Teacher's Wisdom

December 26, 2007

Eric Franklin helps dancers to improve their technique by applying scientific principles, anatomical understanding, and the power of the imagination. The Swiss-born movement educator teaches workshops around the world, both at Pilates studios and at major dance institutions like the Juilliard School, the Royal Danish Ballet, and Guangzhou’s Guangdong Dance Company. He is the author of
Dynamic Alignment Through Imagery and Dance Imagery for Technique and Performance, both in their sixth printings. His 17-year-old institute is based in Switzerland. Rachel Straus recently spoke to Franklin about what makes his work so useful for dancers.


What is the Franklin Method?
My method aims to improve a dancer’s technique rapidly and efficiently. When dancers have difficulty performing a movement, they are often told by their teachers to do something differently. Sometimes this helps. Often it does not. The brain needs to receive information on technique in a very specific language in order to control the body in the way that you want. This language is imagery. Imagery is not just pictures in your mind—it is how a movement feels, the rhythm and the mood of it.


How do you begin helping a dancer?
The Franklin Method has three steps: Define the technical challenge, create imagery based on scientific knowledge of anatomy, help the dancer to experience this imagery. This allows the brain to provide the body with the best possible movement organization. With the proper image, a dancer can improve his flexibility and balance in minutes. Sounds like magic? Yes and no. Dancers need to be trained to use imagery that is science-based and not just coincidental or random.


Tell me more about science-based imagery.
In the sports world, they’ve developed something called the IFM Principle (which stands for image, feeling, meaning). The theory is that for imagery to be effective, you need an accurate picture of what you’re doing and a positive feeling-response. For example, imagine your feet are spreading on the floor like buttermilk. You could tell someone that and they would say, “Are you crazy!” But if you say to a dancer, “If you want to have a deeper and more relaxed plié, imagine your feet spreading like warm buttermilk as you move downward,” that’s different. In this statement, I gave meaning: developing a better plié. I gave feeling: spreading your feet as you move downward. I gave positive imagery: warm buttermilk.

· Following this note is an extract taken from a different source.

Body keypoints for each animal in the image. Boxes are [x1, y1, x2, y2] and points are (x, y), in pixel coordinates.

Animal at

For a movement to have benefit, the thought, the picture, and the emotion must be positive and it must make anatomical sense. There is an immense amount of scientific research on the connection between emotional state and performance. In dance all the research is going past us. Dancers think if their body hurts, they are making progress. I’m sorry, but that’s a bunch of baloney.


Why did you gravitate from dance performance to somatic work?
After my first dance training, everything was hurting: my knees, my lower back. I thought dancing was supposed to be healthy and fun but it was making me feel unhealthy. I went to a variety of doctors who had all kinds of things they wanted to do to me. I said, “I have to find a new way.” Luckily I was in New York, which is the mecca of body therapy. I studied everything that was available: shiatsu to every type of imagery.

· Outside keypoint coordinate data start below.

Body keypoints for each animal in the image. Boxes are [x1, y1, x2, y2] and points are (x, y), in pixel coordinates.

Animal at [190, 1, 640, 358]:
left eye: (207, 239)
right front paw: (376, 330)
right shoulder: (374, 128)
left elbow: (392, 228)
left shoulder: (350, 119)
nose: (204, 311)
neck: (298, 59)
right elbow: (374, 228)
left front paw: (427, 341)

André Benard, who was influenced by Erick Hawkins, introduced me to imagery. I had the key experience in his class of doing constructive rest, where you lie on your back with your knees up and your feet flat on the floor. In this position my back released just through imaging. “What?” I thought to myself. “I did nothing but imagine something, and my back released like never before. Oh my God this stuff really works,” I realized. Until then I thought imaging was sheer fantasy. That’s one of the main problems: People think it’s fantasy, even though there is more research done on imagery than surgery.


What else should dancers embrace?
Sports psychology has shown that you’re better off if you spend less time training and more time doing mental work. No athlete who wins anything these days is always training—it’s suicide. But dancers are. A 1930 study on basketball players by E. Jacobson demonstrated the best way to work is to spend one-third of the time training mentally and two-thirds training physically. We are not doing this in dance. It is well-known that dancers are weaker and less flexible at the end of a season. You should get stronger by being in a dance company. There is something called periodization in sports. Athletes have downtime and preparation time that’s carefully calibrated so that they’re playing when they are at their peak.

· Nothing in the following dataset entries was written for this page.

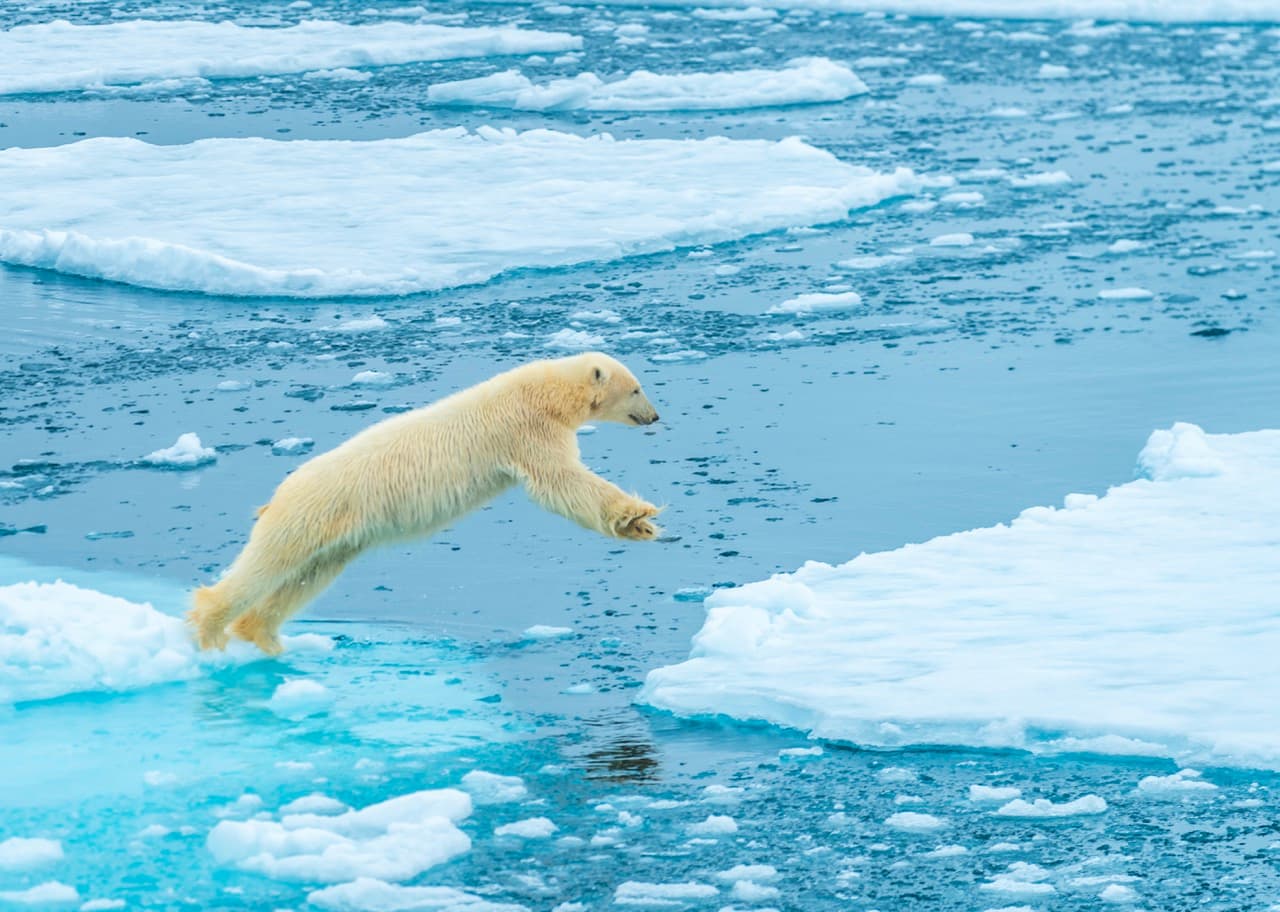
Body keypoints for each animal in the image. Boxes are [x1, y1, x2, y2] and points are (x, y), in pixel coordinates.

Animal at [188, 352, 662, 655]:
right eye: (636, 389)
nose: (656, 416)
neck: (543, 392)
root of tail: (278, 494)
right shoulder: (527, 431)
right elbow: (562, 483)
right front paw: (638, 517)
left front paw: (641, 525)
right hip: (311, 513)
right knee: (266, 565)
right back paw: (210, 630)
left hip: (338, 536)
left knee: (307, 575)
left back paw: (267, 638)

How can dancers change their technique?
There is only one fundamental way and it sounds radical: having a new set of proprioceptions—that is, a new set of sensations in the body. You can’t fully reproduce a movement if you’ve never felt it before. Instead you keep reproducing movement you’ve already felt—even if it’s inefficient. The key is to use new imagery to create a new sensation in order to move more efficiently. Unless that new information gets into your body, nothing will change. So many dancers take class day in and day out, but they don’t improve. They don’t change because their thinking doesn’t change.


What are some of your favorite mottos?
If you want to change your body, first change your mind. If something is not working, make a different choice. Embodying function improves function. Don’t solve problems; experience solutions. How do you make your movement interesting? By being interested in your movement.